When we have children, we often dream about all the things we’ll teach them, all the wisdom we’ll impart, and all the amazing things we’ll show them in life. What we don’t realize is how much we will learn from them. If any parent stops to listen and watch his child, he is sure to gain a new level of understanding of the world. Here are some of the most significant things that our panel of experts has learned from their own children.
How to Love
Whether they’re loving a dog or a mean older brother, children truly know the meaning of unconditional love. They don’t love because they get something out of it. Rather, they love because they were created to love and be loved.

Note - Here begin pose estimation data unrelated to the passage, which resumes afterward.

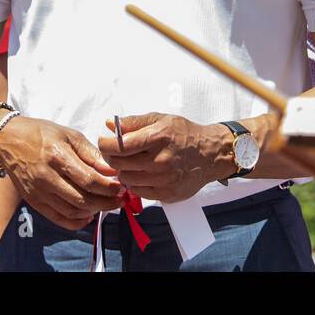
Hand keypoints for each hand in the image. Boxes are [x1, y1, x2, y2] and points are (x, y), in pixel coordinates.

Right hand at [0, 115, 124, 230]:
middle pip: (83, 199)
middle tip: (120, 199)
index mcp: (57, 156)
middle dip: (106, 202)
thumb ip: (91, 153)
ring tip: (107, 204)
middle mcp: (46, 177)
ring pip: (72, 211)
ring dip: (94, 211)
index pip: (89, 179)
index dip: (109, 187)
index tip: (122, 186)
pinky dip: (76, 222)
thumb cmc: (42, 134)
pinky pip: (58, 219)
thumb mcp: (69, 135)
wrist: (8, 141)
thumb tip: (112, 170)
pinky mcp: (33, 201)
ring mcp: (38, 192)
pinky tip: (89, 216)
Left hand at [99, 113, 234, 203]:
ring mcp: (165, 179)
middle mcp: (162, 160)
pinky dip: (135, 183)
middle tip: (114, 153)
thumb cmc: (184, 134)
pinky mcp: (167, 194)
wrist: (211, 154)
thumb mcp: (161, 120)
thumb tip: (109, 125)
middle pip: (120, 164)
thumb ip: (134, 123)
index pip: (121, 146)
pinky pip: (138, 191)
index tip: (103, 142)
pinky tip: (141, 174)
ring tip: (131, 163)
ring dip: (123, 171)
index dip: (106, 145)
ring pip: (127, 179)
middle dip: (112, 158)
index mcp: (159, 137)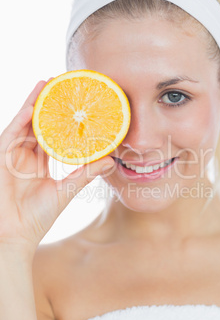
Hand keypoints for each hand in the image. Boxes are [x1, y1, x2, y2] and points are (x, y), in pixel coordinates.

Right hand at [0, 80, 113, 255]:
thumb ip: (85, 174)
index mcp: (39, 166)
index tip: (75, 107)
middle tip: (62, 86)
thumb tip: (109, 161)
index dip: (62, 122)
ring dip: (36, 103)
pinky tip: (36, 100)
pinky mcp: (1, 155)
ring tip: (49, 84)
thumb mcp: (66, 191)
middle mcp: (25, 157)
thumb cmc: (36, 218)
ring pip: (26, 123)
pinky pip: (13, 130)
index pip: (52, 137)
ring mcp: (12, 155)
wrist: (12, 236)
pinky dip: (23, 115)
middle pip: (39, 125)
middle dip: (49, 106)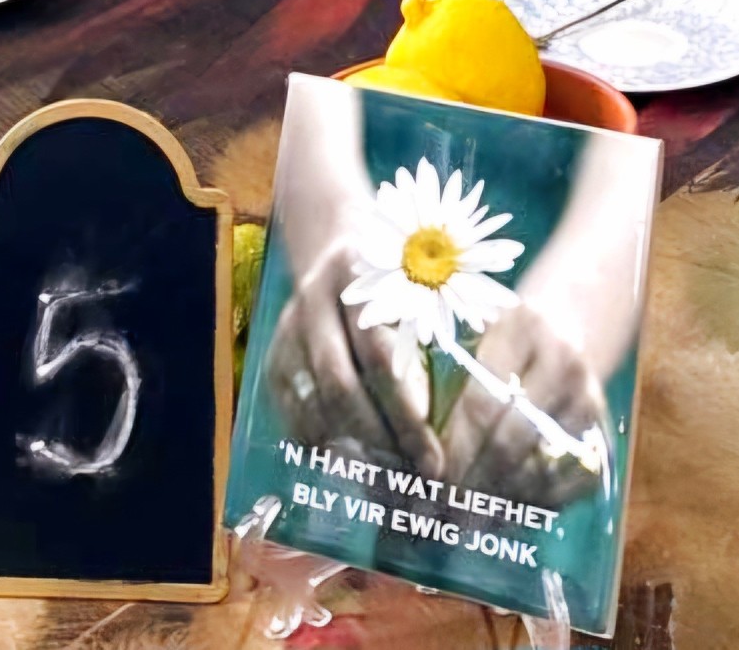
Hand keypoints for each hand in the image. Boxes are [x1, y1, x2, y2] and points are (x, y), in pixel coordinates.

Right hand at [261, 239, 442, 478]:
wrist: (342, 259)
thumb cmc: (403, 286)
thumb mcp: (420, 295)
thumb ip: (435, 342)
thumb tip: (464, 424)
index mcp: (360, 278)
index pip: (380, 357)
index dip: (406, 414)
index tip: (436, 460)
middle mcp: (314, 300)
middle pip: (340, 385)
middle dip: (379, 442)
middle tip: (411, 479)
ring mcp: (288, 331)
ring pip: (313, 405)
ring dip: (351, 451)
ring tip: (388, 480)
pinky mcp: (273, 358)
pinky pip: (293, 416)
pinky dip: (324, 447)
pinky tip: (355, 465)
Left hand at [438, 300, 607, 507]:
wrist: (575, 326)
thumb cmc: (514, 336)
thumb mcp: (486, 334)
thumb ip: (462, 379)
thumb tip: (428, 452)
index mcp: (525, 330)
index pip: (483, 401)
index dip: (455, 446)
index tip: (431, 476)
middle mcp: (564, 366)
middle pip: (510, 439)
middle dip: (473, 480)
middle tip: (445, 509)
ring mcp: (588, 403)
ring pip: (538, 468)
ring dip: (499, 500)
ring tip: (467, 519)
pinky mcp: (601, 436)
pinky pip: (565, 485)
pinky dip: (532, 505)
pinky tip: (503, 514)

Gervase Kolmos, a freelance writer, editor, and life coach, said that her dislike of dogs was drastically changed when she watched her one-year old love on dogs. “It’s as if I’m seeing the animal through her eyes and I love it too,” she said. “Meanwhile I came dangerously close to adopting a dog with her recently because just watching how sweet and loving she was with it made me tear up.”

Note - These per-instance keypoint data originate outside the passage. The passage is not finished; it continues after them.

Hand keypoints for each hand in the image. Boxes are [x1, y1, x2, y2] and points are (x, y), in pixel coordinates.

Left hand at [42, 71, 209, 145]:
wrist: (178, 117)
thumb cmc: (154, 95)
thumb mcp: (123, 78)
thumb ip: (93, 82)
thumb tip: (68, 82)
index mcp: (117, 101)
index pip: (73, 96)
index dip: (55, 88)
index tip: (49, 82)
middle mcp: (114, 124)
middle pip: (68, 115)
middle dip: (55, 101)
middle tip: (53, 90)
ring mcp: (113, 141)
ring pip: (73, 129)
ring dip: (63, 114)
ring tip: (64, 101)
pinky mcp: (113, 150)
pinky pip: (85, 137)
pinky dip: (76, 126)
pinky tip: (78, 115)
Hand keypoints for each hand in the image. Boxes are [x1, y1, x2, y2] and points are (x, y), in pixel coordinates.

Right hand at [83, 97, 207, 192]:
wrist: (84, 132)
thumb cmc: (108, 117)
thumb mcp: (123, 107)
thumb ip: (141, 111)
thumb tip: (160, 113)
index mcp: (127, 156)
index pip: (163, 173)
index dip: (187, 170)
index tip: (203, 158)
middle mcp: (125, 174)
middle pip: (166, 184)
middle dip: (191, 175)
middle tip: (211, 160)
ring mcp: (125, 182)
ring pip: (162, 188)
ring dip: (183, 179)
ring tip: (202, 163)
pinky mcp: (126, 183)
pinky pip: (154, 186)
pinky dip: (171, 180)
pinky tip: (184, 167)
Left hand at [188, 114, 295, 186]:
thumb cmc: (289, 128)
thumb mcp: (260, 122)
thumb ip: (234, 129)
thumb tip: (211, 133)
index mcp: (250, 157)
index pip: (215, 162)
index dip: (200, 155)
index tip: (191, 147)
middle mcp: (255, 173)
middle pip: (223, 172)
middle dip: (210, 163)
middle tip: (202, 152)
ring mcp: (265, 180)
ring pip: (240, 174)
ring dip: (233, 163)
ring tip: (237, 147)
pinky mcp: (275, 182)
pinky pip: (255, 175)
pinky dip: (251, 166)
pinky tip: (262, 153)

Our children teach us that love is not a feeling, but a choice, a great lesson that many of us need to remember on a daily basis.
How to Forgive
Along the same lines as loving unconditionally, forgiveness is a hard thing for adults. But for kids, it’s as simple as choosing to forgive. Children somehow know that little things aren’t worth staying mad over, and they generally choose to move on very quickly. Danielle Larkin of tiny-trots, LLC said, “I have two boys, and while one beats on the other, the assaulted will still give his brother a hug or his lovey. As a result I’ve learned to forgive, forget, and move on.”
How to Say “No”
Children want the best from everyone around them. They somehow understand that saying “no” can often be the best answer. Single mom lifestyle expert Kerri Zane said, “One of the most surprising things my daughters taught me is it’s okay to say no. Even to them! They’d rather have me not do something and not have a stressed out mama, than to overdo it and be grouchy.”
How to Be Assertive
Simply having children tends to make us more assertive because we’re willing to fight for our kids than we are for ourselves. But as our children grow, they become more assertive and willing to stand up for themselves (and us!). The founder of PresentParentTraining.com, Sherlyn Pang Luedtke, said “My kids, now ages 5 and 10, taught me to be assertive and ask. When they were potty-training and needed to go and there was a long line in the public restroom; I did not hesitate to ask the ladies if they would be willing to let us go first. By the same token, I am also very willing to let others go first.”
Kids truly are sources of knowledge that goes far beyond their young years. When we take a moment to observe them and interact with them, we are refreshed and encouraged by the important life lessons that we gain from their wholesome take on the world.